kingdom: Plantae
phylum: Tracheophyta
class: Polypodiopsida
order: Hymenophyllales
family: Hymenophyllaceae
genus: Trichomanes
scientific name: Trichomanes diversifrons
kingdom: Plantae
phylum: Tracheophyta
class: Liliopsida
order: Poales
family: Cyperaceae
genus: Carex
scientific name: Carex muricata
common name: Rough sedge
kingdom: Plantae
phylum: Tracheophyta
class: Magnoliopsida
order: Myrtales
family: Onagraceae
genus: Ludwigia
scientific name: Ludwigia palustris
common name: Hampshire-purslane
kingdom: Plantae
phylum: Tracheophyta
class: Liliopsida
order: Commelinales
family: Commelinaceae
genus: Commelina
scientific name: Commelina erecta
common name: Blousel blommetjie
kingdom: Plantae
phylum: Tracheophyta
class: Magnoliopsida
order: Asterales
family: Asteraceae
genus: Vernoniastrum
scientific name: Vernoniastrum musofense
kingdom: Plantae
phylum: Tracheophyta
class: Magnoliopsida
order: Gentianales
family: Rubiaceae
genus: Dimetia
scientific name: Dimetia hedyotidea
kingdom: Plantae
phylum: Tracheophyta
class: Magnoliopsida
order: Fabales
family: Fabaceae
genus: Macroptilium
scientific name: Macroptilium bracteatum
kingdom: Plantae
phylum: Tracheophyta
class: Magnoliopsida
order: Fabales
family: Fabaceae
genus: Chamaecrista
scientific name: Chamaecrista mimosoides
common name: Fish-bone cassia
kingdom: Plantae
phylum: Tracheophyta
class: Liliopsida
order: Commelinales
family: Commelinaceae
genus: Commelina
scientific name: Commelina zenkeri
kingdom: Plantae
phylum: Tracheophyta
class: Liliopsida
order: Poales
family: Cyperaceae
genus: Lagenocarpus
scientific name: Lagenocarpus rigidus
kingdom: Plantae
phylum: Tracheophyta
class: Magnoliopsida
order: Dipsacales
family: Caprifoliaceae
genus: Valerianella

***

EXERCISE REQUIREMENTS
Print the lines of the material above exactly, starting with its first line and going on through the line with "scientific name: Ludwigia palustris", that line included.

TASK SOLUTION
kingdom: Plantae
phylum: Tracheophyta
class: Polypodiopsida
order: Hymenophyllales
family: Hymenophyllaceae
genus: Trichomanes
scientific name: Trichomanes diversifrons
kingdom: Plantae
phylum: Tracheophyta
class: Liliopsida
order: Poales
family: Cyperaceae
genus: Carex
scientific name: Carex muricata
common name: Rough sedge
kingdom: Plantae
phylum: Tracheophyta
class: Magnoliopsida
order: Myrtales
family: Onagraceae
genus: Ludwigia
scientific name: Ludwigia palustris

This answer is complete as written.